Alternating Years – This can work even when parents are in high conflict. For example, in even years, the children celebrate Thanksgiving with one parent and in odd years with the other. Some parents choose this schedule because it’s straightforward, predictable, and gives the children a chance to celebrate key holidays with each parent.
Splitting Holidays – This works when parents can be very cooperative and are willing to spend some of the holiday transporting their children between parents. For example, the children spend Christmas Eve and Christmas morning with one parent and then Christmas Day and Night with the other parent. This arrangement allows children to spend some of the holidays with each parent, so long as long-distance travel is not involved.

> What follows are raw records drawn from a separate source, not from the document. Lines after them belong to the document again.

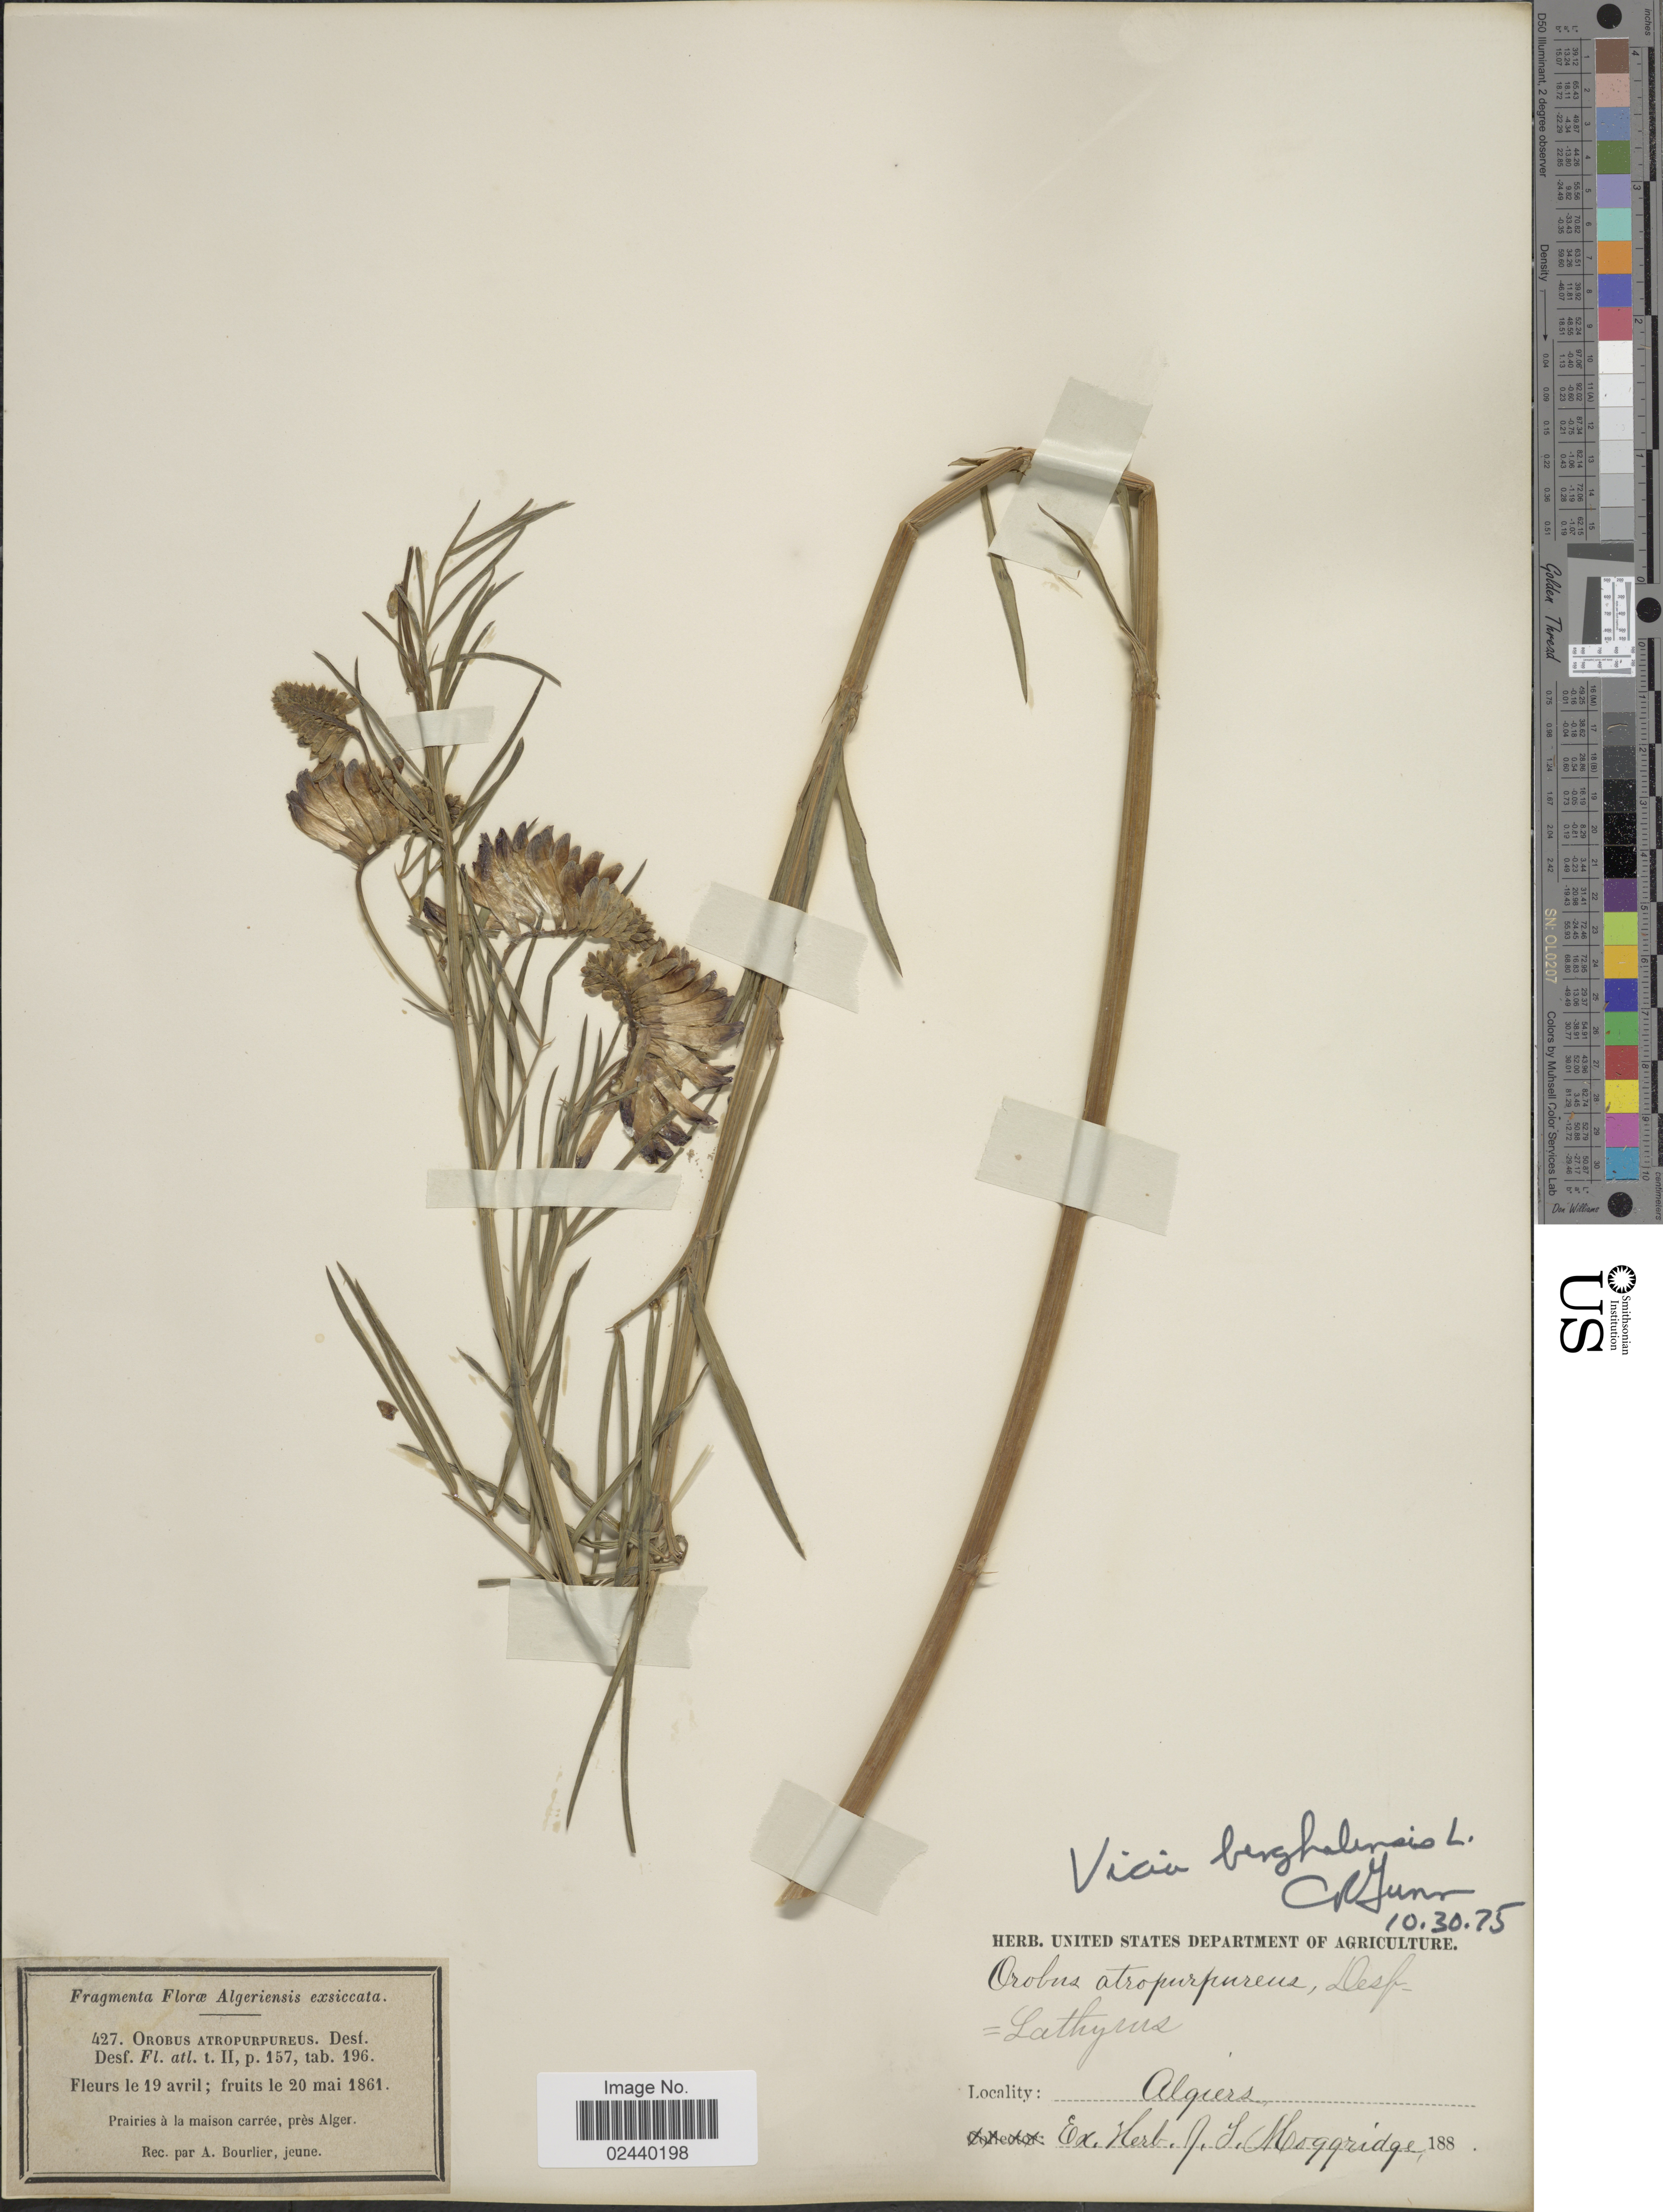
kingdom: Plantae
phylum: Tracheophyta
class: Magnoliopsida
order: Fabales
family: Fabaceae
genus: Vicia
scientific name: Vicia benghalensis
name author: L.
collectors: A. Bourlier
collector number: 427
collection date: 1861-04-19/1861-05-20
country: Algeria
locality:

Trading Holidays – This can work when folks agree to preserve certain holiday traditions with one parent in exchange for a different holiday with the other parent. This option may make it possible, for example, for children to travel to visit with extended family every year. This is also a useful option when parents celebrate different religious holidays.
When it comes to making holiday agreements, keep these tips in mind.
Plan Together. It is very upsetting and stressful when one parent acts unilaterally without any discussion or agreement with the other parent. When you can’t agree, get some help! Often a neutral third party, whether it’s your clergy, a psychologist, or a mediator, can help you both broaden your perspectives, have a productive conversation, and make a plan.
Take baby steps. Making a temporary holiday schedule is a good idea especially when the separation is new. Trial agreements allow time to experience what sharing and dividing the holidays feels like. Divorce agreements and parenting plans can contain a provision to review the holiday schedule at a designated point and make adjustments as mutually agreed upon.
Be specific. Often parents believe they will simply work the details out holiday by holiday. Nothing can cause stress more than assuming you’re on the same page and then finding out at the last minute that you’re not! For example, your holiday plan should include the time of the pick-up/drop-off and who’s in charge of transportation.
Be flexible. Mistakes happen. Even if you think your ex is purposely being difficult, try to be as flexible as you can. Your child isn’t going to remember exactly how much time they spent with each parent, but they will remember how you reacted when your ex messed up your holiday plans. Kids feel awful in the face of their parents’ anger, arguing, and blaming of one another. On the other hand, when kids see their parents flexibly deal with the unexpected stuff that happens, they will remember feeling love, joy, and security. And, as an added bonus, you’ll be modeling how to cope with the stress and conflict that occurs in their own lives.
Create the possibility that you and your children can find joy this Holiday Season!